GBM_protein_train, GBM_protein_val, GBM_protein_external_test, GBM_protein_internal_test = data_split(GBM_protein_data, GBM_data_split_result)
LGG_protein_train, LGG_protein_val, LGG_protein_external_test, LGG_protein_internal_test = data_split(LGG_protein_data, LGG_data_split_result)
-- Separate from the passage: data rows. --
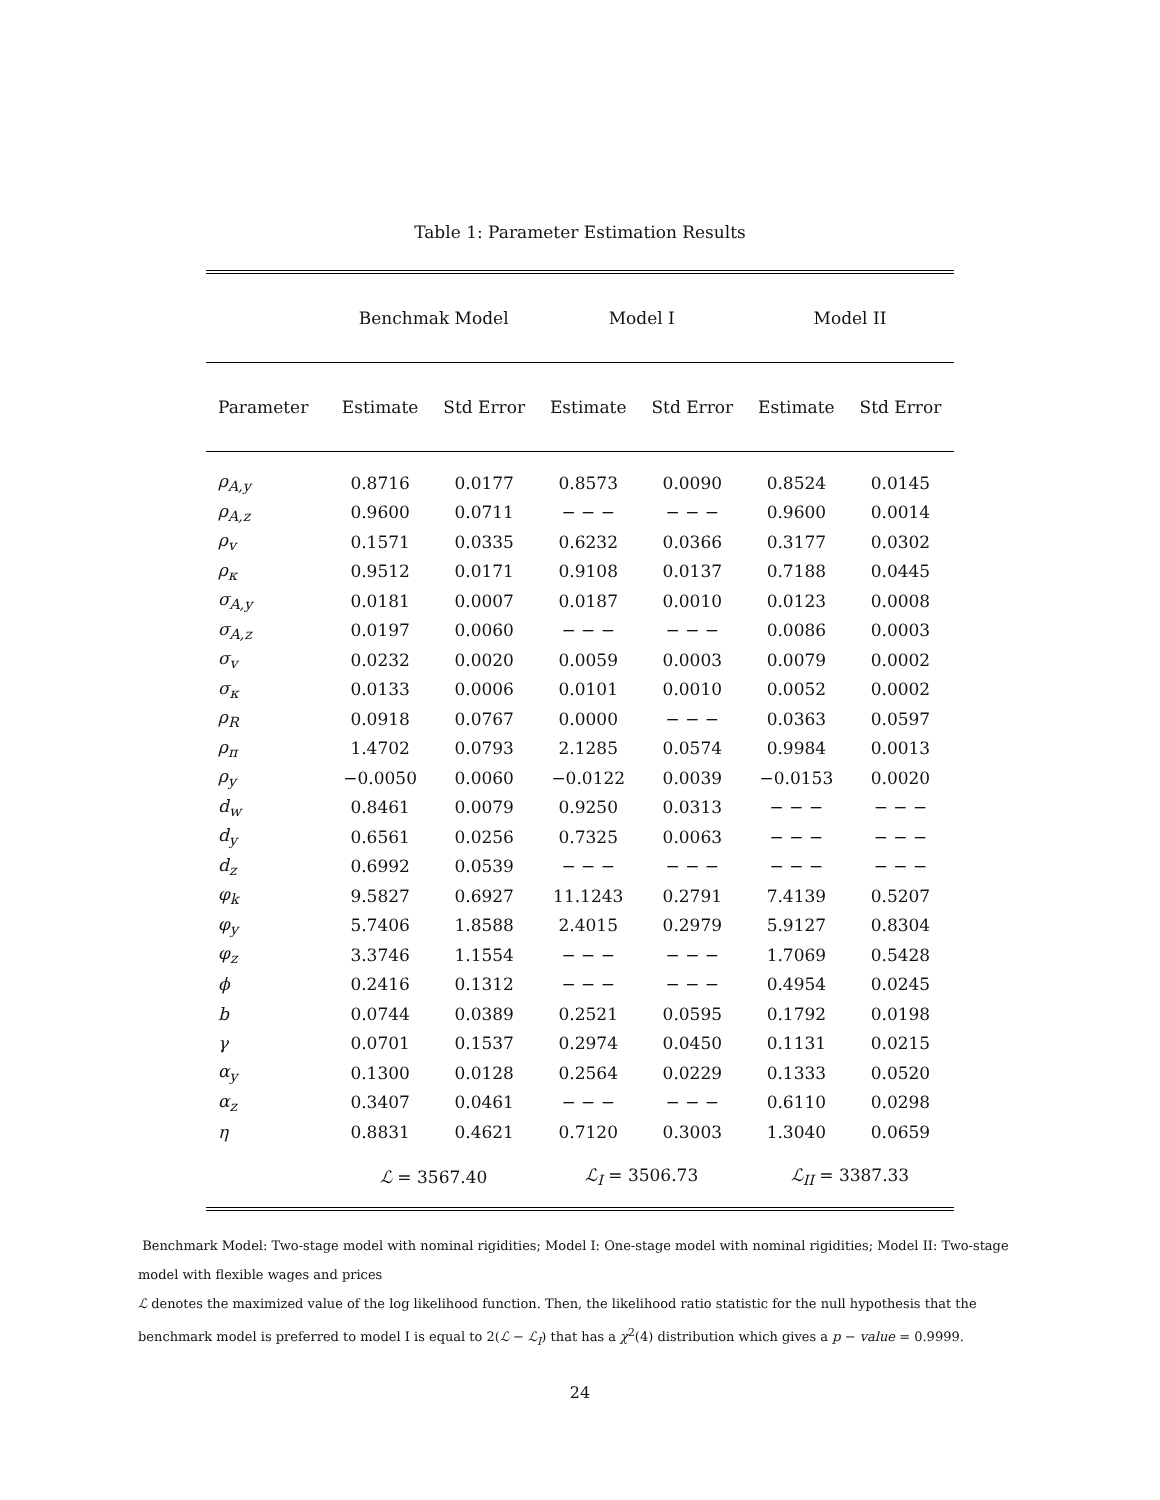Table 1: Parameter Estimation Results
| | Benchmak Model | | Model I | | Model II | |
| --- | --- | --- | --- | --- | --- | --- |
| Parameter | Estimate | Std Error | Estimate | Std Error | Estimate | Std Error |
| ρ<sub>A,y</sub> | 0.8716 | 0.0177 | 0.8573 | 0.0090 | 0.8524 | 0.0145 |
| ρ<sub>A,z</sub> | 0.9600 | 0.0711 | − − − | − − − | 0.9600 | 0.0014 |
| ρ<sub>v</sub> | 0.1571 | 0.0335 | 0.6232 | 0.0366 | 0.3177 | 0.0302 |
| ρ<sub>κ</sub> | 0.9512 | 0.0171 | 0.9108 | 0.0137 | 0.7188 | 0.0445 |
| σ<sub>A,y</sub> | 0.0181 | 0.0007 | 0.0187 | 0.0010 | 0.0123 | 0.0008 |
| σ<sub>A,z</sub> | 0.0197 | 0.0060 | − − − | − − − | 0.0086 | 0.0003 |
| σ<sub>v</sub> | 0.0232 | 0.0020 | 0.0059 | 0.0003 | 0.0079 | 0.0002 |
| σ<sub>κ</sub> | 0.0133 | 0.0006 | 0.0101 | 0.0010 | 0.0052 | 0.0002 |
| ρ<sub>R</sub> | 0.0918 | 0.0767 | 0.0000 | − − − | 0.0363 | 0.0597 |
| ρ<sub>π</sub> | 1.4702 | 0.0793 | 2.1285 | 0.0574 | 0.9984 | 0.0013 |
| ρ<sub>y</sub> | −0.0050 | 0.0060 | −0.0122 | 0.0039 | −0.0153 | 0.0020 |
| d<sub>w</sub> | 0.8461 | 0.0079 | 0.9250 | 0.0313 | − − − | − − − |
| d<sub>y</sub> | 0.6561 | 0.0256 | 0.7325 | 0.0063 | − − − | − − − |
| d<sub>z</sub> | 0.6992 | 0.0539 | − − − | − − − | − − − | − − − |
| φ<sub>k</sub> | 9.5827 | 0.6927 | 11.1243 | 0.2791 | 7.4139 | 0.5207 |
| φ<sub>y</sub> | 5.7406 | 1.8588 | 2.4015 | 0.2979 | 5.9127 | 0.8304 |
| φ<sub>z</sub> | 3.3746 | 1.1554 | − − − | − − − | 1.7069 | 0.5428 |
| ϕ | 0.2416 | 0.1312 | − − − | − − − | 0.4954 | 0.0245 |
| b | 0.0744 | 0.0389 | 0.2521 | 0.0595 | 0.1792 | 0.0198 |
| γ | 0.0701 | 0.1537 | 0.2974 | 0.0450 | 0.1131 | 0.0215 |
| α<sub>y</sub> | 0.1300 | 0.0128 | 0.2564 | 0.0229 | 0.1333 | 0.0520 |
| α<sub>z</sub> | 0.3407 | 0.0461 | − − − | − − − | 0.6110 | 0.0298 |
| η | 0.8831 | 0.4621 | 0.7120 | 0.3003 | 1.3040 | 0.0659 |
| | ℒ = 3567.40 | | ℒ<sub>I</sub> = 3506.73 | | ℒ<sub>II</sub> = 3387.33 | |
Benchmark Model: Two-stage model with nominal rigidities; Model I: One-stage model with nominal rigidities; Model II: Two-stage model with flexible wages and prices
ℒ denotes the maximized value of the log likelihood function. Then, the likelihood ratio statistic for the null hypothesis that the benchmark model is preferred to model I is equal to 2(ℒ − ℒ<sub>I</sub>) that has a χ<sup>2</sup>(4) distribution which gives a p − value = 0.9999.
24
GBM_SNV_train, GBM_SNV_val, GBM_SNV_external_test, GBM_SNV_internal_test = data_split(GBM_SNV_data, GBM_data_split_result)
LGG_SNV_train, LGG_SNV_val, LGG_SNV_external_test, LGG_SNV_internal_test = data_split(LGG_SNV_data, LGG_data_split_result)

In [None]:
total = 0
for k, v in GBM_data_split_result.items():
  total += len(v)
  print('GBM', k, len(v))
print(total)

total = 0
for k, v in LGG_data_split_result.items():
  total += len(v)
  print('LGG', k, len(v))
print(total)

GBM Train 293
GBM Validation 55
GBM External Test 64
GBM Internal Test 83
495
LGG Train 312
LGG Validation 65
LGG External Test 66
LGG Internal Test 72
515


In [None]:
GBM_sample_sets = [
    GBM_CNV_train.columns, GBM_CNV_val.columns, GBM_CNV_external_test.columns, GBM_CNV_internal_test.columns,
    GBM_methylation_train.columns, GBM_methylation_val.columns, GBM_methylation_external_test.columns, GBM_methylation_internal_test.columns,
    GBM_rna_seq_train.columns, GBM_rna_seq_val.columns, GBM_rna_seq_external_test.columns, GBM_rna_seq_internal_test.columns,
    GBM_protein_train.columns, GBM_protein_val.columns, GBM_protein_external_test.columns, GBM_protein_internal_test.columns,
    GBM_SNV_train.columns, GBM_SNV_val.columns, GBM_SNV_external_test.columns, GBM_SNV_internal_test.columns
]

GBM_all_samples = sorted(set().union(*GBM_sample_sets))

LGG_sample_sets = [
    LGG_CNV_train.columns, LGG_CNV_val.columns, LGG_CNV_external_test.columns, LGG_CNV_internal_test.columns,
    LGG_methylation_train.columns, LGG_methylation_val.columns, LGG_methylation_external_test.columns, LGG_methylation_internal_test.columns,
    LGG_rna_seq_train.columns, LGG_rna_seq_val.columns, LGG_rna_seq_external_test.columns, LGG_rna_seq_internal_test.columns,
    LGG_protein_train.columns, LGG_protein_val.columns, LGG_protein_external_test.columns, LGG_protein_internal_test.columns,
    LGG_SNV_train.columns, LGG_SNV_val.columns, LGG_SNV_external_test.columns, LGG_SNV_internal_test.columns
]

LGG_all_samples = sorted(set().union(*LGG_sample_sets))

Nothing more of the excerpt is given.